> _Work instruction_: Go through the entries below. Copy each line in which "down" appears.

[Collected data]
- Opening Delimiter -
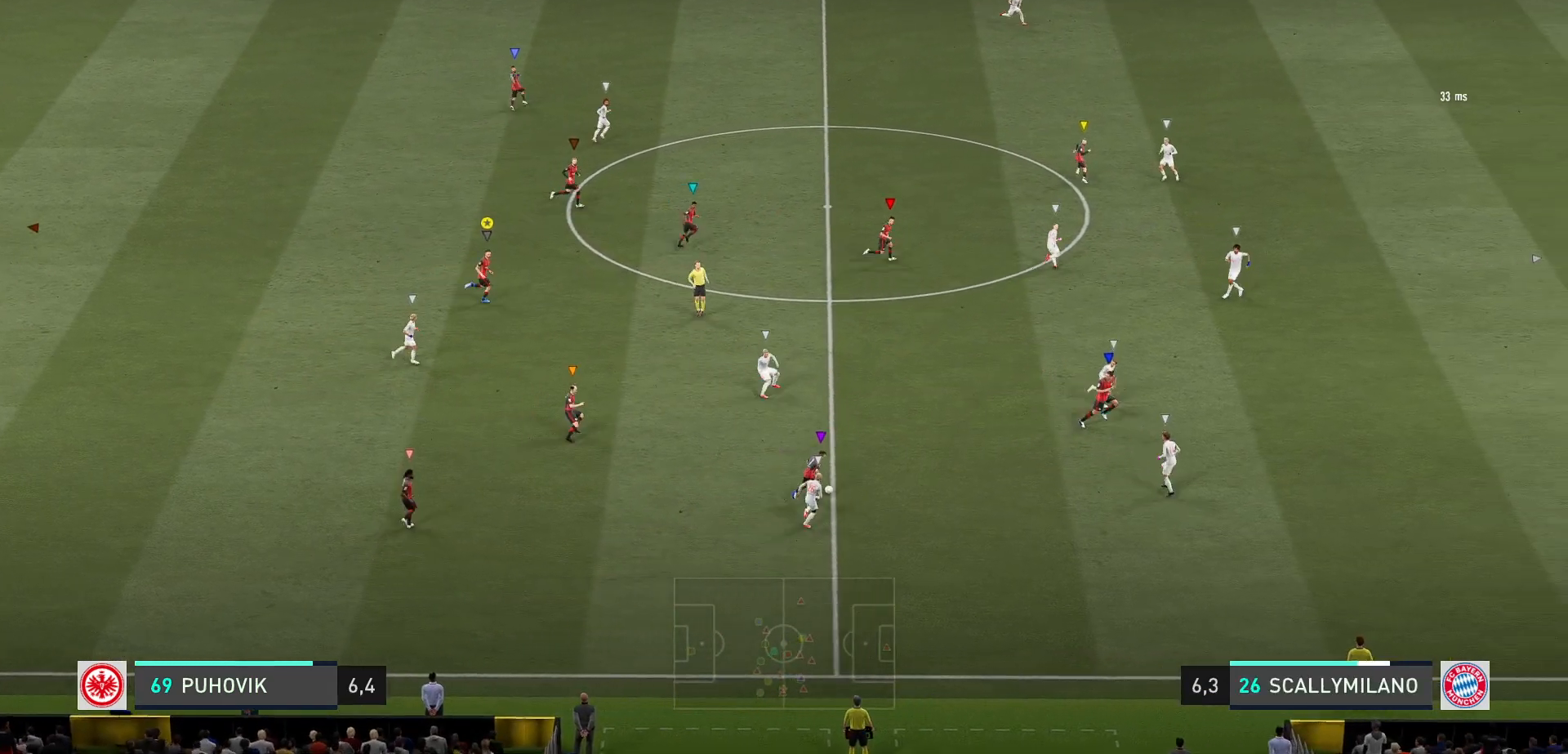
{"buttons": [], "left_stick": "up-right", "right_stick": "center", "events": [[83, "START", "down"], [133, "START", "up"], [167, "left_stick", "up-right"], [333, "left_stick", "center"], [400, "left_stick", "up-right"]]}
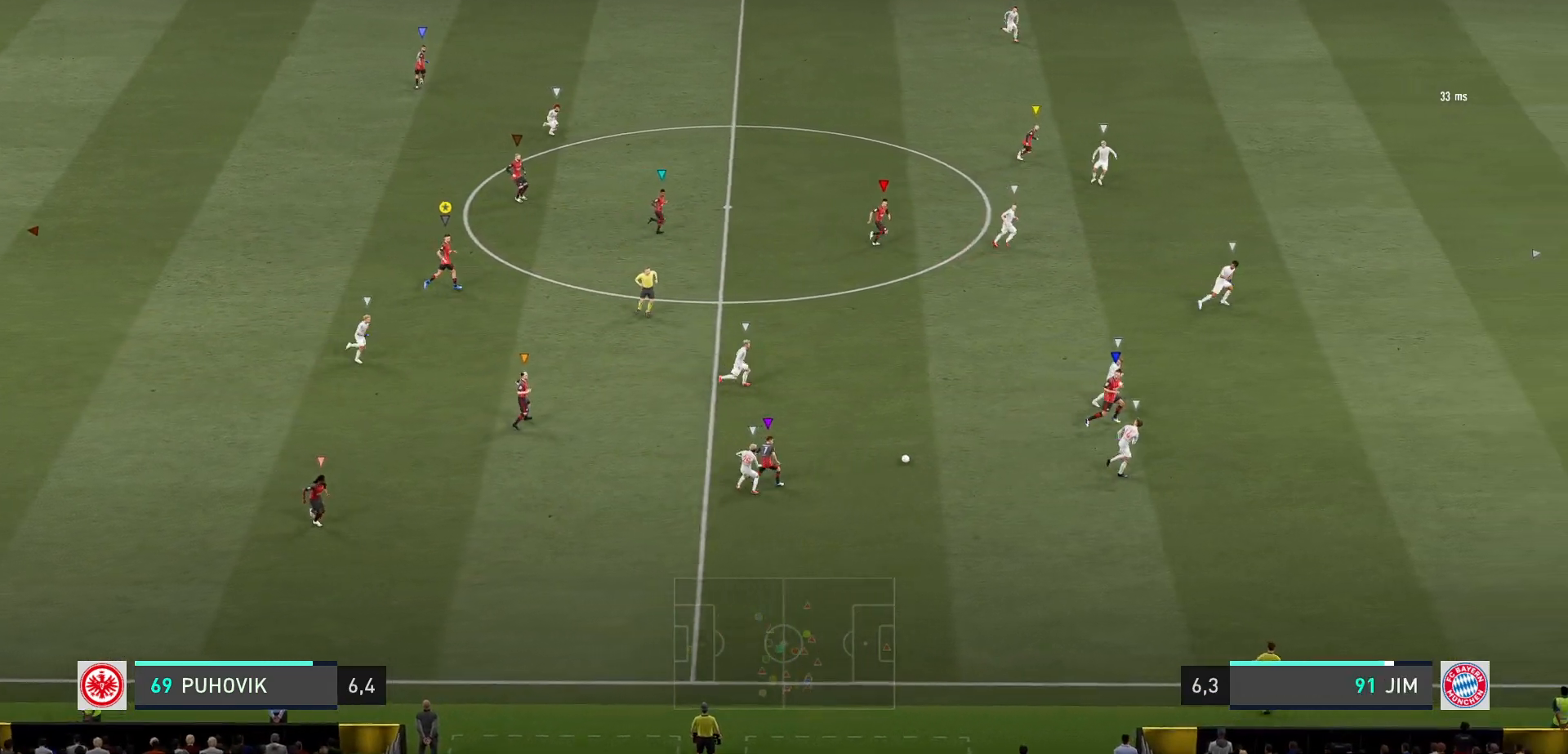
{"buttons": [], "left_stick": "center", "right_stick": "center", "events": [[133, "left_stick", "center"]]}
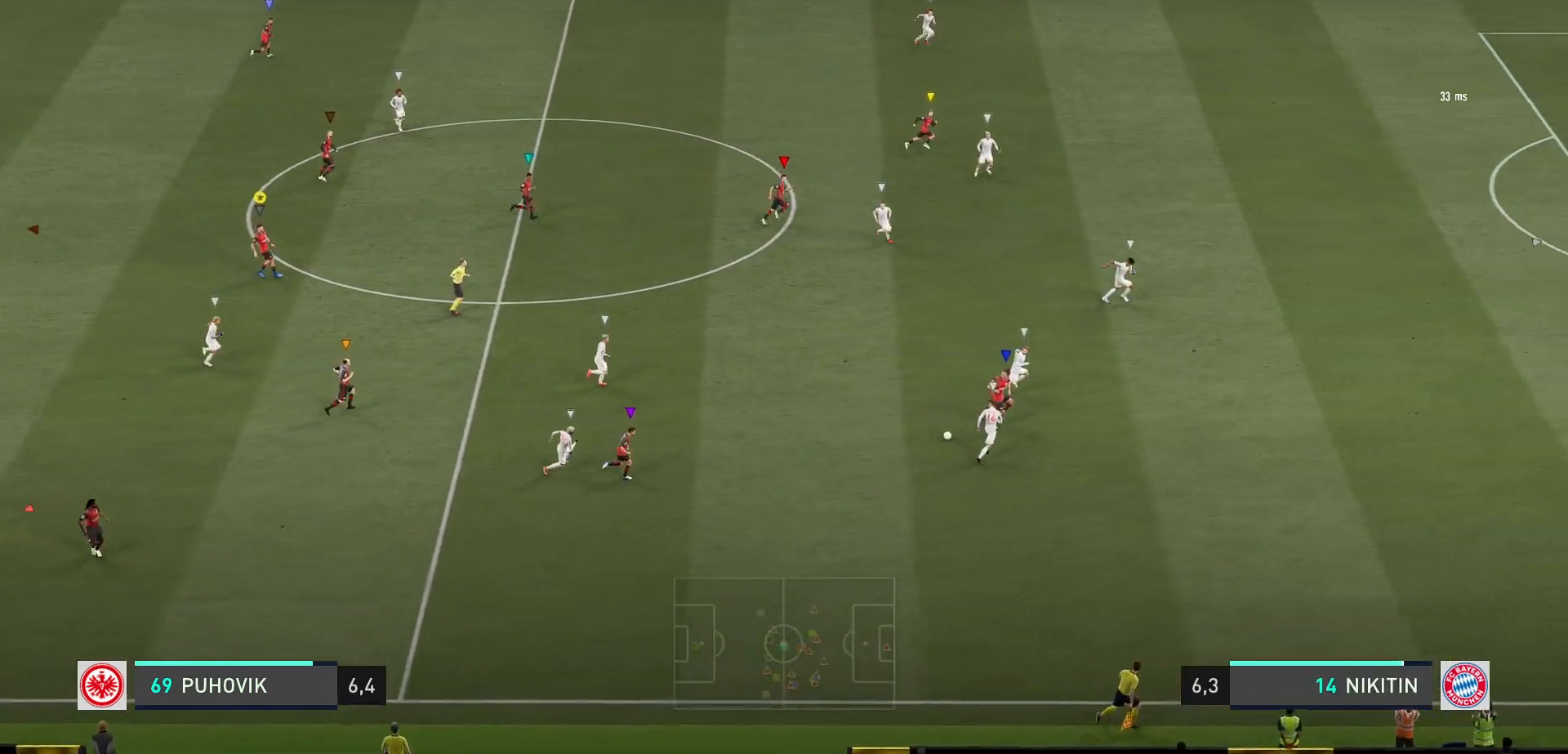
{"buttons": [], "left_stick": "up", "right_stick": "center", "events": [[300, "left_stick", "up"]]}
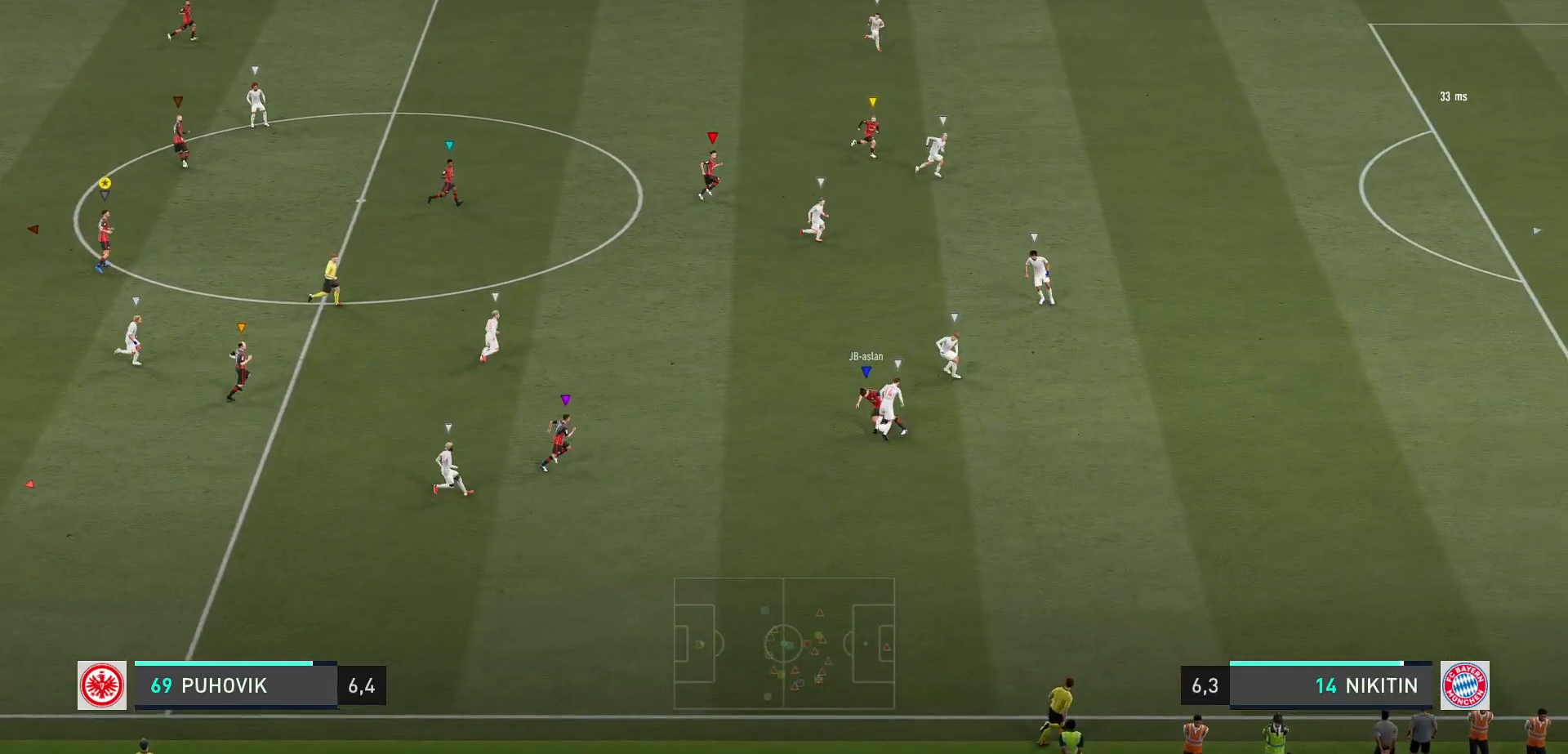
{"buttons": [], "left_stick": "up", "right_stick": "center", "events": [[33, "R2", "down"], [50, "left_stick", "center"], [217, "R2", "up"], [450, "left_stick", "up"]]}
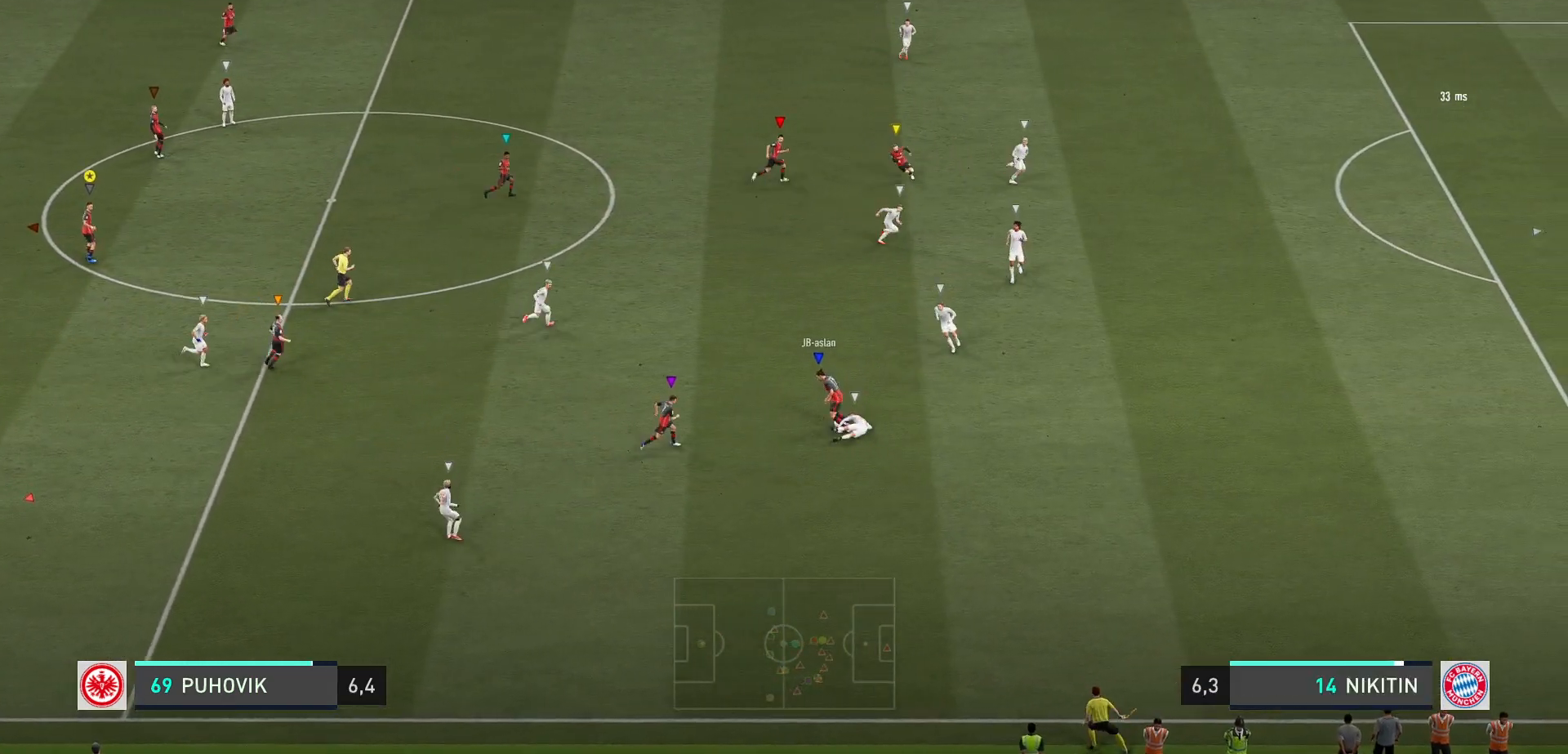
{"buttons": [], "left_stick": "up", "right_stick": "center", "events": [[150, "left_stick", "center"], [167, "R2", "down"], [267, "R2", "up"], [283, "R1", "down"], [367, "R1", "up"], [483, "left_stick", "up"]]}
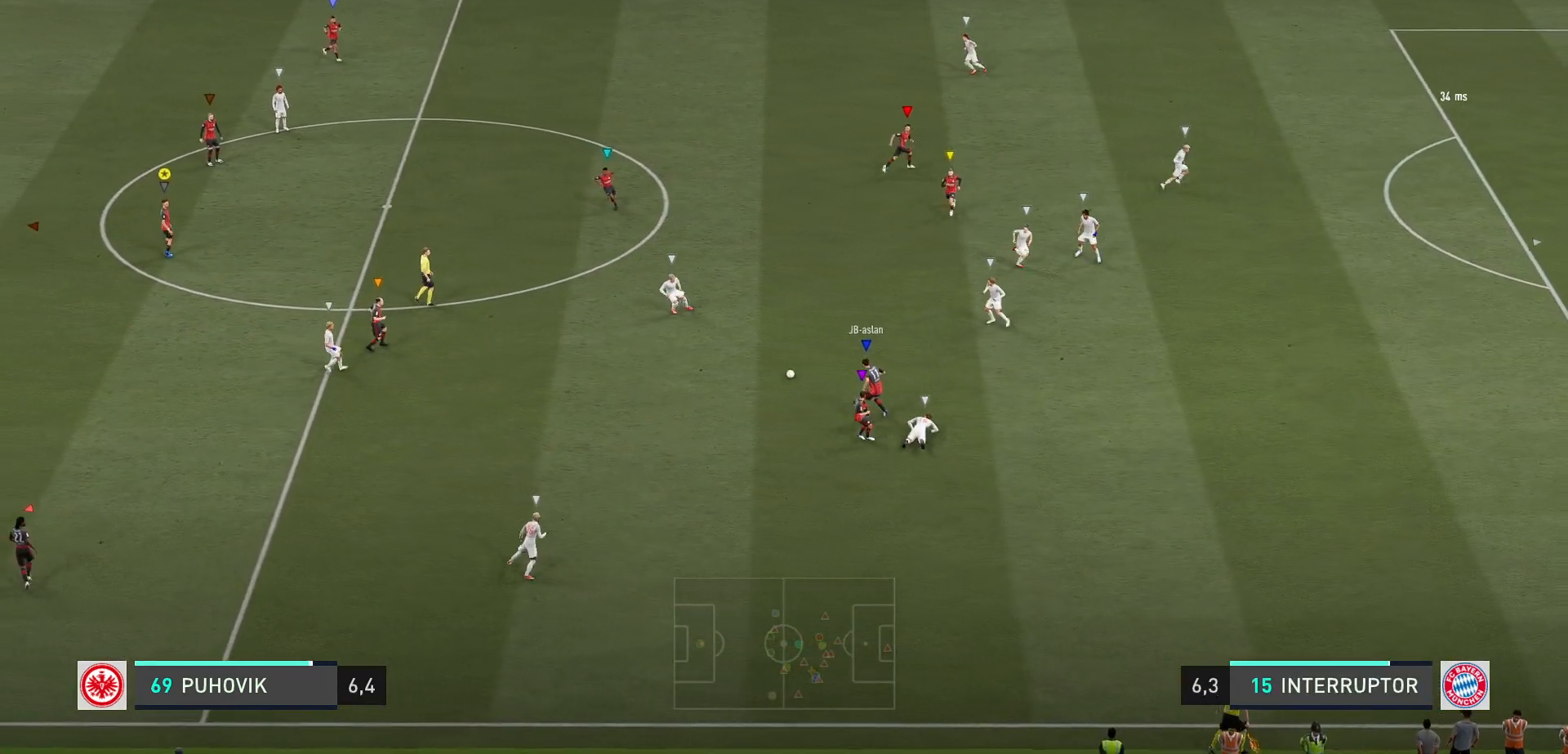
{"buttons": ["L2", "R2"], "left_stick": "up-left", "right_stick": "center", "events": [[150, "left_stick", "center"], [217, "left_stick", "up-left"], [367, "L2", "down"], [450, "R2", "down"]]}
- Closing Delimiter -
> _Answer for the task_:
{"buttons": [], "left_stick": "up-right", "right_stick": "center", "events": [[83, "START", "down"], [133, "START", "up"], [167, "left_stick", "up-right"], [333, "left_stick", "center"], [400, "left_stick", "up-right"]]}
{"buttons": [], "left_stick": "up", "right_stick": "center", "events": [[33, "R2", "down"], [50, "left_stick", "center"], [217, "R2", "up"], [450, "left_stick", "up"]]}
{"buttons": [], "left_stick": "up", "right_stick": "center", "events": [[150, "left_stick", "center"], [167, "R2", "down"], [267, "R2", "up"], [283, "R1", "down"], [367, "R1", "up"], [483, "left_stick", "up"]]}
{"buttons": ["L2", "R2"], "left_stick": "up-left", "right_stick": "center", "events": [[150, "left_stick", "center"], [217, "left_stick", "up-left"], [367, "L2", "down"], [450, "R2", "down"]]}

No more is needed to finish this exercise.